*OBIETTIVI*
1 > Riassumi in forma più breve il paragrafo che comincia con "La storia del calcio femminile è stata sempre molto tormentata", nella sezione del documento sul calcio femminile, mantenendone i fatti principali.
2 > Secondo la sezione del documento sul calcio femminile, in quali città e in quali anni nacquero i primi club femminili di calcio nel Regno Unito?

*SEZIONE DEL DOCUMENTO*
· · · ·
La storia del calcio femminile è stata sempre molto tormentata; per averne un’idea, soprattutto per quel che riguarda la situazione italiana, si vedano gli studi di Marco Giani e di Giovanni Di Salvo. Qui mi limito a dire che, in qualsiasi luogo o epoca, le donne che hanno provato a giocare a calcio hanno dovuto – e in alcuni casi devono ancora – affrontare pregiudizi del genere: 1) il calcio richiede uno sforzo fisico eccessivo che può compromettere future maternità; 2) il calcio toglie “grazia” alle donne, le rende meno attraenti per gli uomini; 3) una partita tra donne può anche arrivare ad essere uno spettacolo divertente, ma non sarà mai vero calcio; 4) le calciatrici sono solo esibizioniste in cerca di attenzioni maschili; 5) se, al contrario, non giocano per far colpo su qualche uomo, sono lesbiche. Nell’Europa di qualche decennio fa, la vita di una donna “per bene” consisteva in sposarsi, fare figli ed educarli; giocare a calcio non rientrava in questo progetto di vita deciso dagli altri e poteva addirittura sembrare una minaccia per la sopravvivenza della stessa società. È questo il motivo per cui ebbero vita breve i primi club femminili di calcio che nacquero a fine Ottocento nel Regno Unito, per la precisione a Glasgow nel 1881 e a Londra nel 1895.
· · · ·
*RIGHE ESTRATTE*
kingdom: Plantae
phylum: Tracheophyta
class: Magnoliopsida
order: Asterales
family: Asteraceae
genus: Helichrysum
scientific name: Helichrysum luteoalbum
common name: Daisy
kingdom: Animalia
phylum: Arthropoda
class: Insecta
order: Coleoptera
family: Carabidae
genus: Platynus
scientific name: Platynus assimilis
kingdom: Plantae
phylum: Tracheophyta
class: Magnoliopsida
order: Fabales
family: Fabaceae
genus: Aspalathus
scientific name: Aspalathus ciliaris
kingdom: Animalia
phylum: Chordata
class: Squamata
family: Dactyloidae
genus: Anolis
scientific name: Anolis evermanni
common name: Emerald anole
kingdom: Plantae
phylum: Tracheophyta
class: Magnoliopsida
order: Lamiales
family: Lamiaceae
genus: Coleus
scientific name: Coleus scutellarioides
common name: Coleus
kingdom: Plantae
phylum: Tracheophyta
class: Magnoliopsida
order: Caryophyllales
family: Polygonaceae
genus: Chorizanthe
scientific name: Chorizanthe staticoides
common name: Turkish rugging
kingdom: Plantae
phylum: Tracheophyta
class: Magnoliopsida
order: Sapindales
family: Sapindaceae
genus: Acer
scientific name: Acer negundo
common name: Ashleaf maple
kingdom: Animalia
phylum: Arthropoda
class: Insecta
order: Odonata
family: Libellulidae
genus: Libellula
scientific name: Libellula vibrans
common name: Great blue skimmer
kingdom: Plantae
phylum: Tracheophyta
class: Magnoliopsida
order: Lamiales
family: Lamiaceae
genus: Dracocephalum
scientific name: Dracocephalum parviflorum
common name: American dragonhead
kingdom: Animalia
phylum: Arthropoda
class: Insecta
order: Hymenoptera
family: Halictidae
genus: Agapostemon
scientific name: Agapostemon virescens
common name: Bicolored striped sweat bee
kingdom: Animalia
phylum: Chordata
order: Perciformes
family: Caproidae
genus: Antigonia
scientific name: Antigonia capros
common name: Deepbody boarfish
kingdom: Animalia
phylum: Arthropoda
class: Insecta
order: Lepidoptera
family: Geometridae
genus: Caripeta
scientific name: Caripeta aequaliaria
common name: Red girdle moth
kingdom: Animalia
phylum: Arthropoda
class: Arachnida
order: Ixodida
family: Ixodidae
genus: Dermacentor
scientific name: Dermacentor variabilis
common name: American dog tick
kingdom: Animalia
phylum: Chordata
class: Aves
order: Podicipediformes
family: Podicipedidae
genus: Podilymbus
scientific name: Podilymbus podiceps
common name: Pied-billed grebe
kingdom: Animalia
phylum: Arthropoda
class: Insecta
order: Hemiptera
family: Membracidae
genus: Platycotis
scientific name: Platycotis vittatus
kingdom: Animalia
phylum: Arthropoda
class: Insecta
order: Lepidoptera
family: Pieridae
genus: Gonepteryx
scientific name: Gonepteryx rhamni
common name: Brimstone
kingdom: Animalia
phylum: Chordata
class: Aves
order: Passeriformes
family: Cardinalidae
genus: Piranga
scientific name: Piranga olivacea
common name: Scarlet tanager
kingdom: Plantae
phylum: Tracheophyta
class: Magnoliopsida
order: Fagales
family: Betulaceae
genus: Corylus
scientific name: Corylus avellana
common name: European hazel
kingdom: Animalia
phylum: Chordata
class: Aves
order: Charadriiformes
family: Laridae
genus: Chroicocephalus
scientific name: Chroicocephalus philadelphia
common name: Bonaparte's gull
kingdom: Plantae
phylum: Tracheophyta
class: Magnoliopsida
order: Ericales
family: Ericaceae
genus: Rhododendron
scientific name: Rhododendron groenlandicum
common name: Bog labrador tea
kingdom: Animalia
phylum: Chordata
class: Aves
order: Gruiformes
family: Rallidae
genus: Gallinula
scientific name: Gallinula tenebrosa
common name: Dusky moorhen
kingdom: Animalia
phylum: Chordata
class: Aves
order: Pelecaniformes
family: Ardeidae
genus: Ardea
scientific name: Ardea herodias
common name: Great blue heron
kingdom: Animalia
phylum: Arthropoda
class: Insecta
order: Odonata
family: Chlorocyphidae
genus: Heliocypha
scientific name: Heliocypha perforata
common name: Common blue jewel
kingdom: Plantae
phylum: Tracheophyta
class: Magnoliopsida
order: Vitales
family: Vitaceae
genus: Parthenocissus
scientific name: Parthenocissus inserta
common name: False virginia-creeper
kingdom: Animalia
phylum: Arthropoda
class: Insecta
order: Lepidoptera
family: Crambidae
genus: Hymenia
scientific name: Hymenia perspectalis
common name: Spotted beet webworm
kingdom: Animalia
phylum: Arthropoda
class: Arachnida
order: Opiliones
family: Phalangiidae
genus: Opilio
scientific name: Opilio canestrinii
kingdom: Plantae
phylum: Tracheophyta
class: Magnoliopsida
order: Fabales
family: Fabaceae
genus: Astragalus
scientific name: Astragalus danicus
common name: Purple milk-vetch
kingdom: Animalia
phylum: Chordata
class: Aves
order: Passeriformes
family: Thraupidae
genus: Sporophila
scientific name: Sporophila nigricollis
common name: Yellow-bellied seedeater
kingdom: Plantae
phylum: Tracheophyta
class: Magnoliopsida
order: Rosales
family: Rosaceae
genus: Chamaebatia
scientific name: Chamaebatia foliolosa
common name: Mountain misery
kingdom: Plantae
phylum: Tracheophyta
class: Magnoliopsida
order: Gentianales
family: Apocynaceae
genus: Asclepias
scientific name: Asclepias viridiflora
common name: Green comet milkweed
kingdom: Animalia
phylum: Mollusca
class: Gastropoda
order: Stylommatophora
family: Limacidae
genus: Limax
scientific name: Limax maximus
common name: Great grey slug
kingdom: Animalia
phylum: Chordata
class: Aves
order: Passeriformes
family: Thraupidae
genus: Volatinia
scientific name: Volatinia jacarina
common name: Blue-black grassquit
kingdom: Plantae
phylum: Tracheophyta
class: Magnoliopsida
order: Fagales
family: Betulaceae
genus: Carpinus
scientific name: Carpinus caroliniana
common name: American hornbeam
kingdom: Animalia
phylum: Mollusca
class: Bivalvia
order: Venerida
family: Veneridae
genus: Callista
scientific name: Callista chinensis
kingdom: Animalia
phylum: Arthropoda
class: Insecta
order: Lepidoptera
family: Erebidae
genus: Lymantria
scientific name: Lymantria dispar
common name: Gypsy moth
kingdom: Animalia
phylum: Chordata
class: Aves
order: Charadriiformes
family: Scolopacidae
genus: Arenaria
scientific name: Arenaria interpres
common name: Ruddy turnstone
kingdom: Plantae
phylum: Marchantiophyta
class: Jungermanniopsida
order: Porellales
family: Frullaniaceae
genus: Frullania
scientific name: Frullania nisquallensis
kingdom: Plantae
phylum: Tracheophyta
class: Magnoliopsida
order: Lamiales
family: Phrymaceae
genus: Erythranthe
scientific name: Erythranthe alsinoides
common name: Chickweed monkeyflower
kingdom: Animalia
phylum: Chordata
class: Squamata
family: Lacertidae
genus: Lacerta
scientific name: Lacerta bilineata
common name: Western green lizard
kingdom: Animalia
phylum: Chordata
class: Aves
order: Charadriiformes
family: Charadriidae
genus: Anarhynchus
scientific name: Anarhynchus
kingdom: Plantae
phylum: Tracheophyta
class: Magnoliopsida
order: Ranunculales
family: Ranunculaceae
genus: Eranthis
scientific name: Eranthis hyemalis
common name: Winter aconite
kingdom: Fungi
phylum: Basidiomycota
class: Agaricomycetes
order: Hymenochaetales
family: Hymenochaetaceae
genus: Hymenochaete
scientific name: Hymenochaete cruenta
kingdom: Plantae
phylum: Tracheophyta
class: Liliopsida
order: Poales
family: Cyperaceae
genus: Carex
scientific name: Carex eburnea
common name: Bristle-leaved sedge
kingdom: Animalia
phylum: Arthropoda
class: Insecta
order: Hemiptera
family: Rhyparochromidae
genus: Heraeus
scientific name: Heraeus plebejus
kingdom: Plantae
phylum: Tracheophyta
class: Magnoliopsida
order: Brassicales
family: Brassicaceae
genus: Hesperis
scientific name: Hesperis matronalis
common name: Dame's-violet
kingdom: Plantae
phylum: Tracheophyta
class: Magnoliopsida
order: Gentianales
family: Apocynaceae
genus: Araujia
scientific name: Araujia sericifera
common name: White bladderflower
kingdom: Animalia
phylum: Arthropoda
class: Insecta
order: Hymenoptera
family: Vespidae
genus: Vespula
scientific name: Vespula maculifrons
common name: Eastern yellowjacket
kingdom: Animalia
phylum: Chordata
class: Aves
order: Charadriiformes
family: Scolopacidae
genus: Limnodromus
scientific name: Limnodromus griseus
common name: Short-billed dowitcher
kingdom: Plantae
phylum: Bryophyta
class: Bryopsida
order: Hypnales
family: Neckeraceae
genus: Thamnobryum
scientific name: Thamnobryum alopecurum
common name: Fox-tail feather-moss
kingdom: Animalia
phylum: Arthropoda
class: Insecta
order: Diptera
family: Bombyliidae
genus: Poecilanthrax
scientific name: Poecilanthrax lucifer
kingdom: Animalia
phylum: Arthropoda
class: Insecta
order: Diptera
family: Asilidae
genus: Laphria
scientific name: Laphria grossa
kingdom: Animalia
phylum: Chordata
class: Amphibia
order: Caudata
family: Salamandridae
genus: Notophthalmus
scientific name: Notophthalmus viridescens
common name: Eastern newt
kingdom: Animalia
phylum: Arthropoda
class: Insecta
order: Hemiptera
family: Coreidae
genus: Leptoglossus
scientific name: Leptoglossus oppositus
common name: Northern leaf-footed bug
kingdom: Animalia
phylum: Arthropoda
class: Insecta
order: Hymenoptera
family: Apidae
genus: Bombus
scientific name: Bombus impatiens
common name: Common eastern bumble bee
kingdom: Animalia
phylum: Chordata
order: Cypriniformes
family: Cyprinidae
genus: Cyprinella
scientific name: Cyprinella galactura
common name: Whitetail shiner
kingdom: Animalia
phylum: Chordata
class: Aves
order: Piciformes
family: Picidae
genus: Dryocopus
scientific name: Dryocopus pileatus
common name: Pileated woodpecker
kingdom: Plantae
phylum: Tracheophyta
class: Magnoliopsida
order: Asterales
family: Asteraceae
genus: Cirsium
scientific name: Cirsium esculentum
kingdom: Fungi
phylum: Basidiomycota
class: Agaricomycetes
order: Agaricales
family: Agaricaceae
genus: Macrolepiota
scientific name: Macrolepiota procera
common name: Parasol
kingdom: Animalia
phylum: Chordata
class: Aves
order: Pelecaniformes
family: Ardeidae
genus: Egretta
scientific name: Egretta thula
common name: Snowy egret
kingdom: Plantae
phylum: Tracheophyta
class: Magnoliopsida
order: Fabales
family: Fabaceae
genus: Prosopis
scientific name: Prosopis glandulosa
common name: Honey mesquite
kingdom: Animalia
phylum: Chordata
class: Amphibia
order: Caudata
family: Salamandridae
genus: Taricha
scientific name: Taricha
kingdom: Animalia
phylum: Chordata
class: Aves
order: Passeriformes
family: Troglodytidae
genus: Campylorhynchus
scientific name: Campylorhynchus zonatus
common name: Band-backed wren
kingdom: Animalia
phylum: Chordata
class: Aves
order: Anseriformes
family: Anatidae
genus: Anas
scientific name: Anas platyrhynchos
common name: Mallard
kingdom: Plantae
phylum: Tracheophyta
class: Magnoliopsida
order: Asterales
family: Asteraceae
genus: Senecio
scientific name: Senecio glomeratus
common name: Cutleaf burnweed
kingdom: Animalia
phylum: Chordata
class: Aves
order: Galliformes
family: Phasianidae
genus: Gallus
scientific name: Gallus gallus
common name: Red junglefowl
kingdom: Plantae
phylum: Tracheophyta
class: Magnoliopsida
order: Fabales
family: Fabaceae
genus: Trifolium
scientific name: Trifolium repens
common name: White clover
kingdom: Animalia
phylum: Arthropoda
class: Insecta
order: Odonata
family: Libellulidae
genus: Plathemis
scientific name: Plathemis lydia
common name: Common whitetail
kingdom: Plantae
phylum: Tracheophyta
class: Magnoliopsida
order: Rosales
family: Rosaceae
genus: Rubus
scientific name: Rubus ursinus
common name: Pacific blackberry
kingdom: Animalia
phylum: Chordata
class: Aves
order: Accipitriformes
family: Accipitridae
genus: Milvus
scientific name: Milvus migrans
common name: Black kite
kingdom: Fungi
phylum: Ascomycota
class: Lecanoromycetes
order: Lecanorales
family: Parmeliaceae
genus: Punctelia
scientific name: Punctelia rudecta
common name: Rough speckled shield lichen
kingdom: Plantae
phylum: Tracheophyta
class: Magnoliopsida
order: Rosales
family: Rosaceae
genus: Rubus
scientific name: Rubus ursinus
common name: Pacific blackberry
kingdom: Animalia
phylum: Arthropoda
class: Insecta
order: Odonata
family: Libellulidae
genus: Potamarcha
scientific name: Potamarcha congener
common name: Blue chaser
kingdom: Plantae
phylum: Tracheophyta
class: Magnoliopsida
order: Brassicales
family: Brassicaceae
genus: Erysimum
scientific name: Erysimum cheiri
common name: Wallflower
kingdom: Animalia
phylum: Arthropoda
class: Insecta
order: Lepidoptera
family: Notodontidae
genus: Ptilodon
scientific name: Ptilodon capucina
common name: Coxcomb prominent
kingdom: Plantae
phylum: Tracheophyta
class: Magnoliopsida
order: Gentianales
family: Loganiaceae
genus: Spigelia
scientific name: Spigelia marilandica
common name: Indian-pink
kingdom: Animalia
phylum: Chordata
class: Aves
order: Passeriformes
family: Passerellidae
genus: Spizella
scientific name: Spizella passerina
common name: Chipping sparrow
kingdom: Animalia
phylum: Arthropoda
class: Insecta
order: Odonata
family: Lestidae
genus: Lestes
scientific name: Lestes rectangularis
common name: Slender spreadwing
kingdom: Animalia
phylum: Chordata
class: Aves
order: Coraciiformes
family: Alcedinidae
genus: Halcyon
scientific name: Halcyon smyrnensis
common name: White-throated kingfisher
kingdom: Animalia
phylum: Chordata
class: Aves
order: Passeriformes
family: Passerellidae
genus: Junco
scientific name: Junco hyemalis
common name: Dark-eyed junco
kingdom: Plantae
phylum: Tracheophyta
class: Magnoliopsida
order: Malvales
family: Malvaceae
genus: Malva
· · · ·
*RISPOSTE COMPLETE*
1 > La storia del calcio femminile è stata difficile. Per la situazione italiana si possono leggere gli studi di Marco Giani e Giovanni Di Salvo. Ovunque e in ogni epoca le calciatrici hanno incontrato pregiudizi, e in parte li incontrano ancora. Si diceva che il calcio mettesse a rischio la maternità e togliesse grazia alle donne. Si diceva anche che il calcio femminile non fosse vero calcio, che le giocatrici cercassero solo attenzioni maschili o, altrimenti, che fossero lesbiche. Nell'Europa di qualche decennio fa una donna "per bene" doveva sposarsi, avere figli ed educarli. Il calcio non rientrava in questo progetto e poteva perfino sembrare una minaccia per la società. Per questo ebbero vita breve i primi club femminili, nati nel Regno Unito a fine Ottocento: a Glasgow nel 1881 e a Londra nel 1895.

2 > A Glasgow nel 1881 e a Londra nel 1895.